Bhurtel disclosed that about twenty of them are now living at the Hillside Plaza guest house in La Clary.
He said the Nepalese students hope that Chastanet will help them get justice.
Bhurtel himself revealed that he has been in Saint Lucia for more than a year.
The Nepalese national said that these days, he and the other students are in the dark about the case in which the CEO of Lambirds Academy, Iftekar Shams and others are before the courts in relation to charges that they lured the Nepalese students here with false promises.
The students claim that after each paying huge sums of money which they had borrowed from persons back home to come here to get Hospitality Study degrees, they realized that Lambirds Academy, which boasted a campus in the North of Saint Lucia, had ripped them off.
Bhurtel told the Times that officials of the Ministry of Home Affairs and the police used to visit the remaining Nepalese students to update them on the progress of the case.
“These days we have not seen them so we don’t really know what is going on,” he lamented.
Bhurtel observed that the government gives food and accommodation to the students.
However he explained that it is not all for a set of young people who think it is time for them to do something for themselves and their families.
“We cannot go back without anything because we borrowed a lot of money,” he stated.
Bhurtel said the remaining students do not have their passports or visas.

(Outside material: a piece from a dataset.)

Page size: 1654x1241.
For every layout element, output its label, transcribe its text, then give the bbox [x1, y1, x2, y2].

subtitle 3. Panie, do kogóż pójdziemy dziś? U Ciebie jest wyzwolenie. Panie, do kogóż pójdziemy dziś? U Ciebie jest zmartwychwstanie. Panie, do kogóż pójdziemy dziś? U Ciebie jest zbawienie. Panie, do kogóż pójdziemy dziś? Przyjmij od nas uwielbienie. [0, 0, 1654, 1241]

He explained that the Nepalese students had visas of one year’s duration, which have now expired.
According to him, the authorities have all the passports in their possession.
The Nepalese national said the students are not allowed to work.
“Being honest some are working but where we work 11 -12 hours, we are getting paid twenty-five to thirty dollars per day,” he said.
He asserted that although the students had asked officials of the former administration to allow them to work and assurances were given, no documentation was ever received.
“They just said you can work here, but when we used to go and look for work people said you don’t have a work permit and it would be a risk to hire us,” Bhurtel said.
The Nepalese students want back the money they paid Lambirds Academy.